2. I want to get a real job. "But Hannah, you have real jobs! You make real money!" No, no I don't. I do have jobs, yes. And I do make actual money, yes. But these are not jobs that I want to be doing by the end of the year unless something in my life HAS GONE TERRIBLY WRONG. Which I hope it does not, but now that the fear has been laid out for all to see...wouldn't be completely unexpected. In the past few days, I've applied for almost ten different jobs (okay, so it's seven. Don't be so pushy) and I know that the odds are against me that one of them will work out. BUT IT'S 2014 AND I REALLY WANT SOMETHING TO WORK OUT FOR ME IF I WORK HARD ENOUGH FOR IT. Yup. #admittingit

3. I want to travel more. So this one goes hand-in-hand with the first one, and also goes with the listing I said I wouldn't do because it means that I have a guaranteed plus-one for Hannah success column (I'm going on a cruise to the Bahamas at the end of the month #coloryoujealous)... Yeah I'm not even going to continue. I just want to travel more. Which really doesn't sound accomplishable if I get a real job...UNLESS MY JOB INVOLVES TRAVELING!!

4. I want to write more than once a month. At the beginning of 2013, I was doing great with the blogging! Multiple times a month, ideas were regularly flowing, blah blah blah. And then the final semester of college hit and I became an insufferable know-it-all. Actually, despite the harsh labeling by a certain Severus Snape, I was not such, I was just incredibly bogged down, as one of my few blogs from that time would suggest. 55 hours a week, full time school requirements, regular ping-pong tournaments, dance competitions, promises I don't intend to keep, etc. Just leave me alone! If you think of things I should write about, send me a message on Facebook. Shoot me a tweet. Comment on one of my blogs. I COULD DO AN ENTIRE SERIES ABOUT SOMETHING IF YOU'D JUST GIVE ME IDEAS. Let's form a partnership.

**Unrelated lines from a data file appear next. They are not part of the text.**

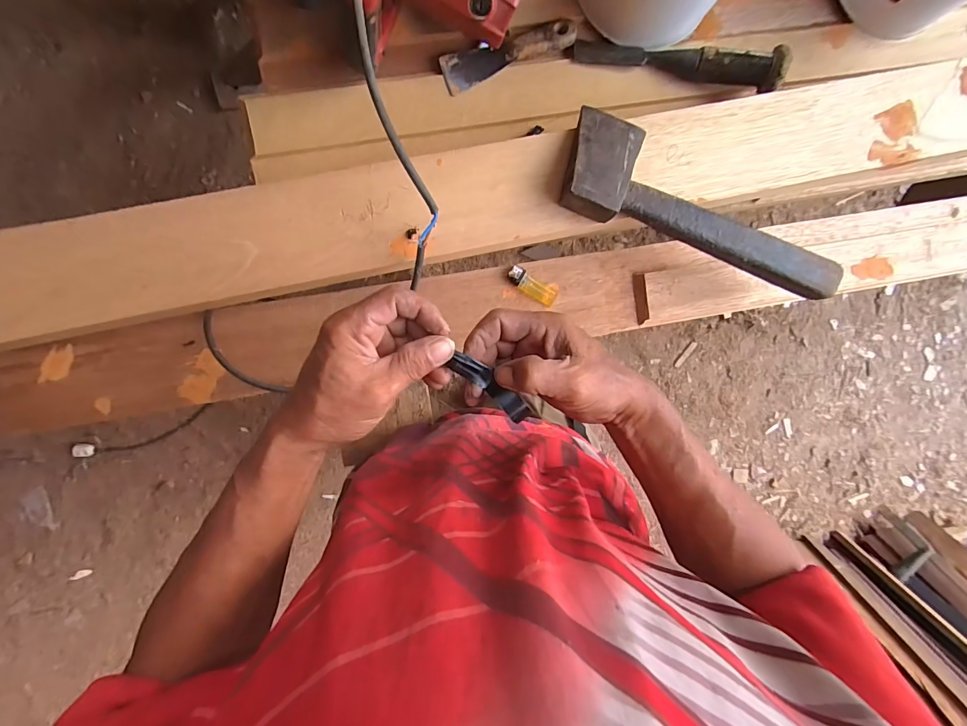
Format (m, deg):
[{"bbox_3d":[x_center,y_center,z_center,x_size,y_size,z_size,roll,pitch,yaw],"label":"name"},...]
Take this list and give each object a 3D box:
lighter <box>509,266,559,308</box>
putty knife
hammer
[{"bbox_3d":[0.060,-0.093,0.504,0.066,0.012,0.022,35,90,-9],"label":"lighter"},{"bbox_3d":[0.030,-0.363,0.479,0.161,0.015,0.041,-24,96,-5],"label":"putty knife"},{"bbox_3d":[0.246,-0.171,0.450,0.327,0.042,0.115,18,93,-9],"label":"hammer"}]

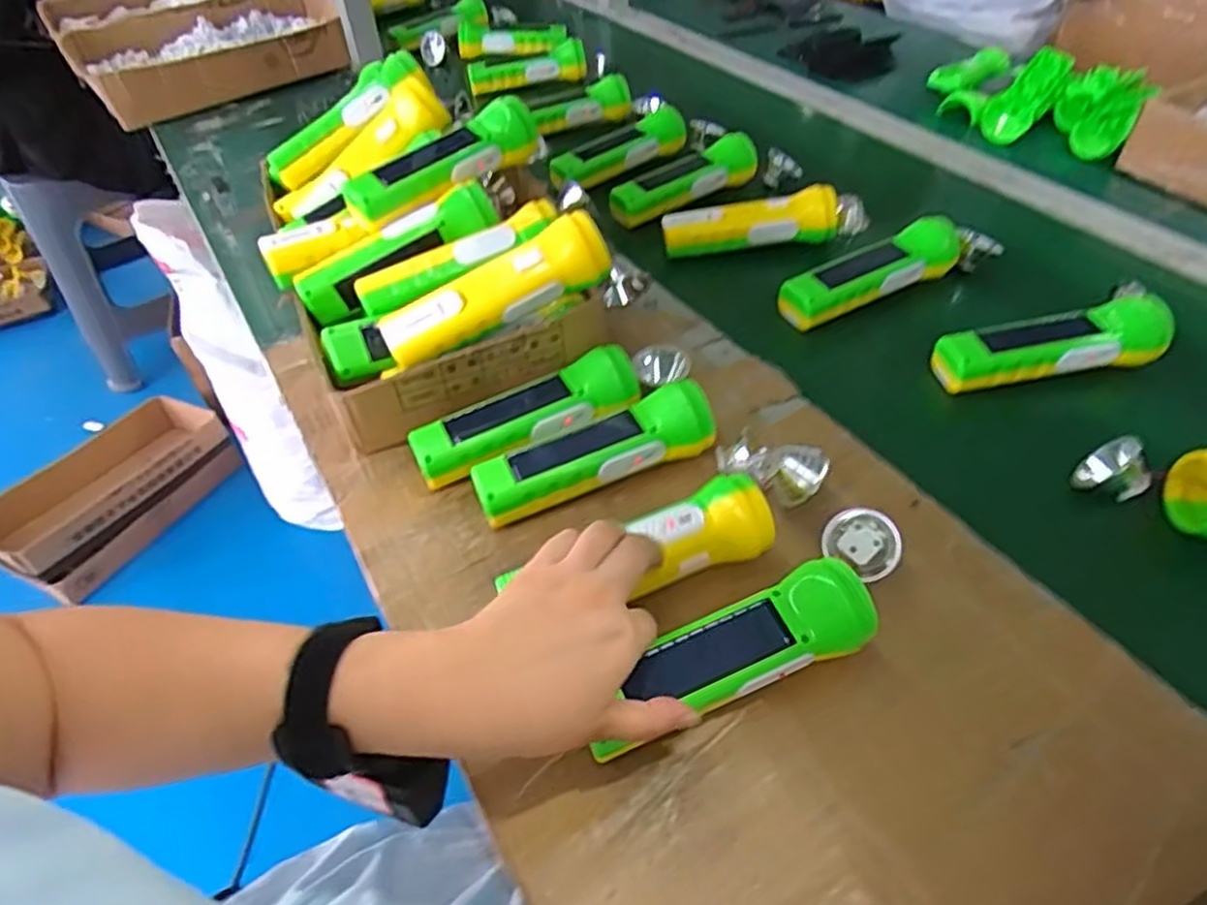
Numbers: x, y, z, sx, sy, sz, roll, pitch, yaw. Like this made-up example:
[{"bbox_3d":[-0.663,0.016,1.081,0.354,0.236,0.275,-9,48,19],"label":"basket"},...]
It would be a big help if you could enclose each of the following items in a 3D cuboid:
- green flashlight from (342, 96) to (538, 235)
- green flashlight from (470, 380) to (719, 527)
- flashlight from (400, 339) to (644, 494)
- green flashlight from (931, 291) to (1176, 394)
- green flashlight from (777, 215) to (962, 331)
[{"bbox_3d":[-0.126,-0.233,0.602,0.175,0.056,0.053,-30,50,-22],"label":"green flashlight"},{"bbox_3d":[-0.005,0.002,0.502,0.167,0.044,0.048,-18,47,-12],"label":"green flashlight"},{"bbox_3d":[-0.053,-0.024,0.529,0.166,0.044,0.054,-25,49,-18],"label":"flashlight"},{"bbox_3d":[0.349,-0.081,0.571,0.184,0.047,0.045,-6,45,-1],"label":"green flashlight"},{"bbox_3d":[0.239,-0.161,0.648,0.179,0.037,0.052,-21,47,-15],"label":"green flashlight"}]

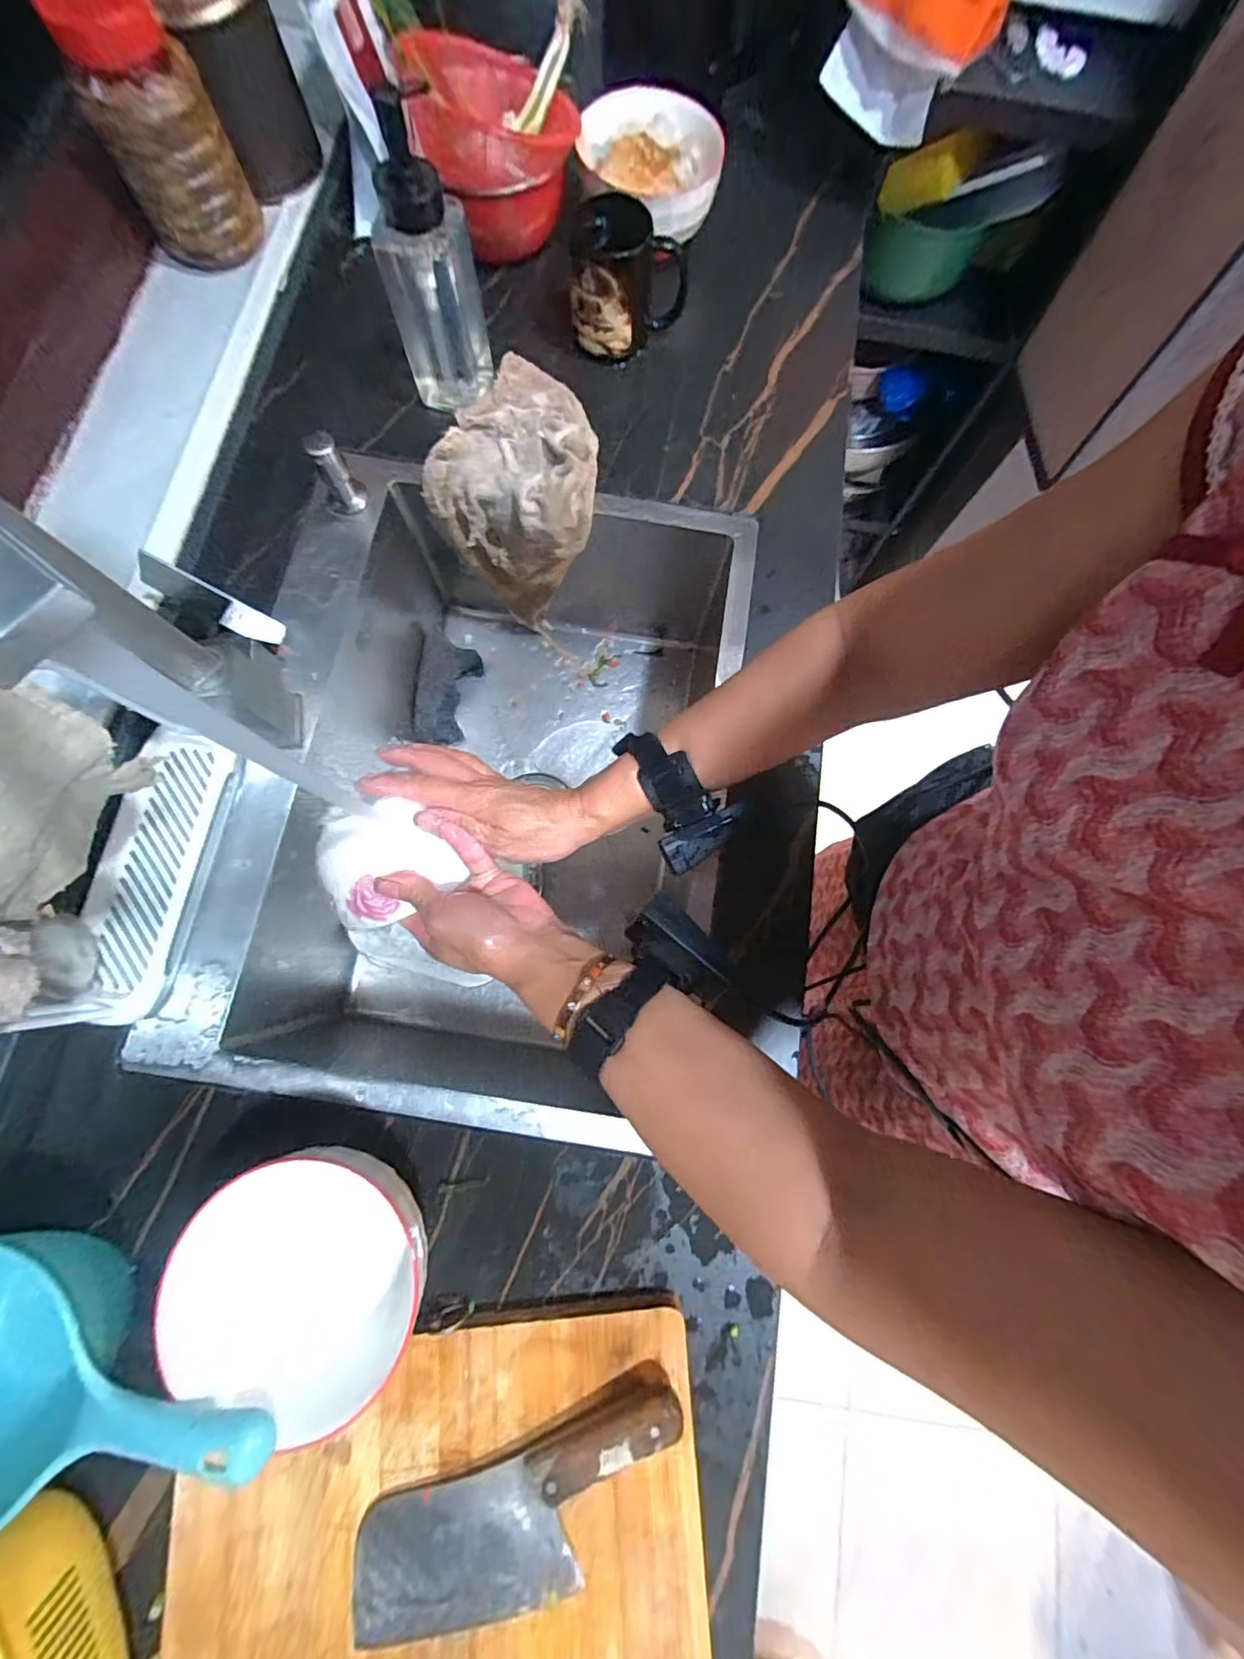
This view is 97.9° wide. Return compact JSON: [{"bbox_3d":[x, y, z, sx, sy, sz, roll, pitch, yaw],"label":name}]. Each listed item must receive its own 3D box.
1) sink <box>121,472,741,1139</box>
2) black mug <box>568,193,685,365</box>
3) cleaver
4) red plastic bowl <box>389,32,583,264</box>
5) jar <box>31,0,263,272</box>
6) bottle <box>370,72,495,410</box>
[{"bbox_3d":[-0.130,-0.060,0.590,0.415,0.218,0.608,11,77,0],"label":"sink"},{"bbox_3d":[0.006,-0.548,0.544,0.110,0.090,0.084,6,76,0],"label":"black mug"},{"bbox_3d":[-0.062,0.445,0.340,0.225,0.031,0.085,-18,78,-6],"label":"cleaver"},{"bbox_3d":[-0.126,-0.705,0.557,0.159,0.114,0.182,-20,78,-7],"label":"red plastic bowl"},{"bbox_3d":[-0.395,-0.597,0.471,0.094,0.158,0.083,-28,80,-8],"label":"jar"},{"bbox_3d":[-0.168,-0.481,0.480,0.083,0.173,0.077,-13,77,-5],"label":"bottle"}]

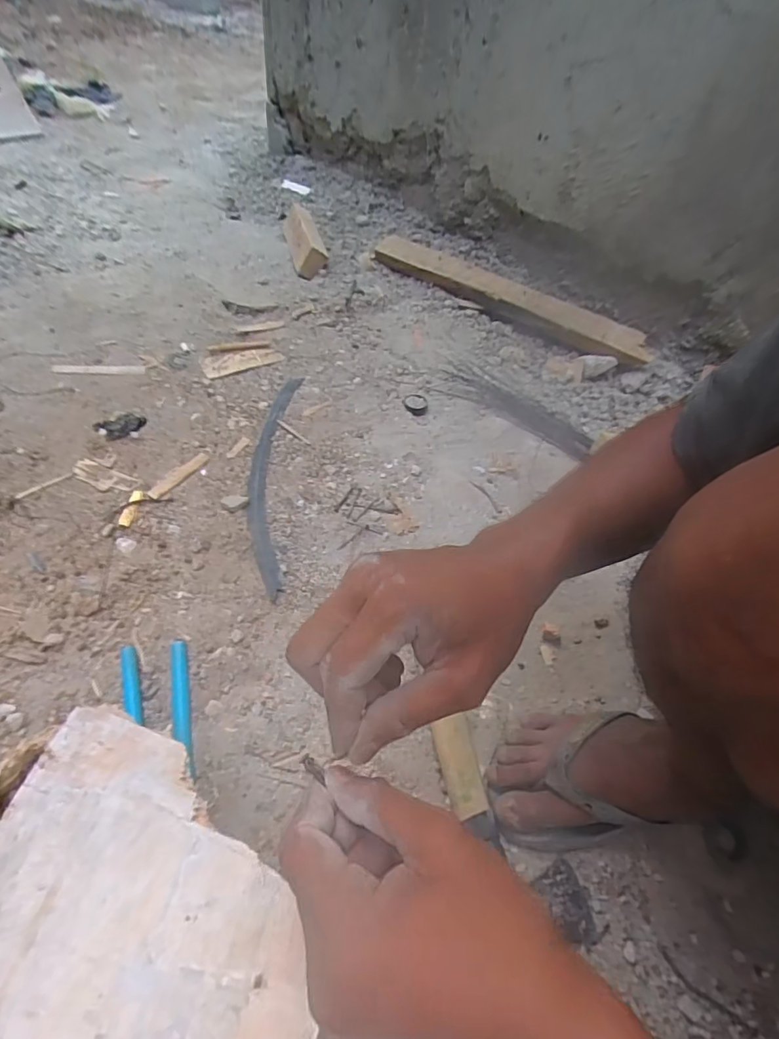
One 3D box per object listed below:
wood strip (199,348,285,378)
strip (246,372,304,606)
[{"bbox_3d":[-0.241,-0.261,0.830,0.123,0.006,0.054,-21,57,-23],"label":"wood strip"},{"bbox_3d":[-0.157,-0.074,0.684,0.052,0.010,0.389,1,51,-8],"label":"strip"}]

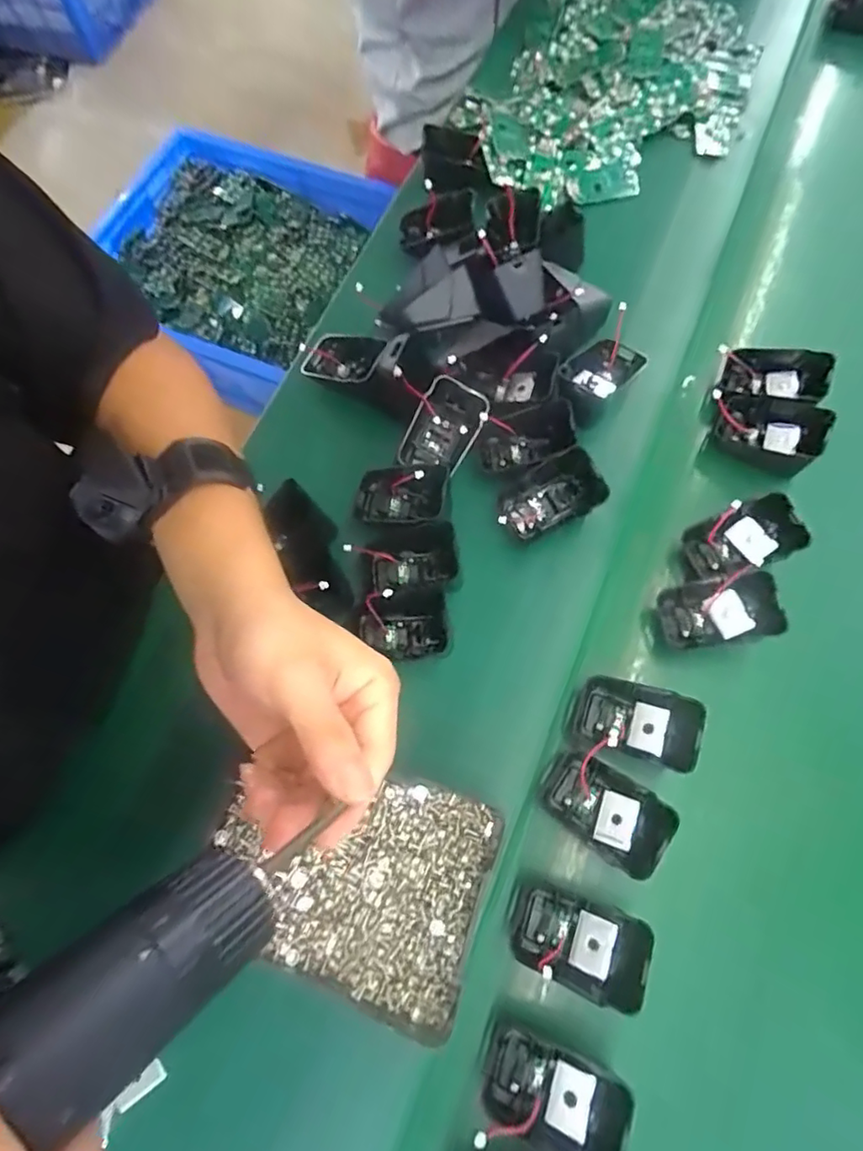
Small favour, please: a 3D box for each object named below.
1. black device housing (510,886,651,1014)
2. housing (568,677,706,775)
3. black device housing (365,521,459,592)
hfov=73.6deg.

5. I want to read at least one book every two weeks. I was going to say "I want to read more" but given my reading habits during my college career...this would mean reading a book a year. I was then going to put "I want to read a book a month" but how hard is that? In the past two weeks, I've gone through two books and I'm finishing a third...probably tonight. As long as my old lady tendencies of falling asleep super early don't kick in. So, one book every two weeks. Or two books a month. Should not be that hard.

6. I want to stop feeling so sorry for myself. Plain and simple. Start thinking happy thoughts.

7. This isn't so much a resolution as it is a confession: if you post things on pinterest about a wedding you want and you aren't engaged, I probably stopped following that board. Sorry I'm not sorry, but your significant other shouldn't be the last piece to your perfectly planned event. That's just so many levels of wrong.

8. I want to eat more ice cream. And as I plan to move to a warmer climate with a new job (if everything works as I'd ideally like it) I think this is going to happen. Especially with the cruise at the end of the month: unlimited ice cream bar? Mickey premium bars to the room WHENEVER I WANT WITHOUT CHARGE? Yeah. The ice cream thing is happening. Not even a challenge, but I accept it.

9. Sandwiches.

I can't make ten items this year. I just can't. But god how I love sandwiches. Sandwiches and pizza. Mmm. Obviously I want food tonight. Maybe I should make a food blog instead of a blog about how much I want to eat food.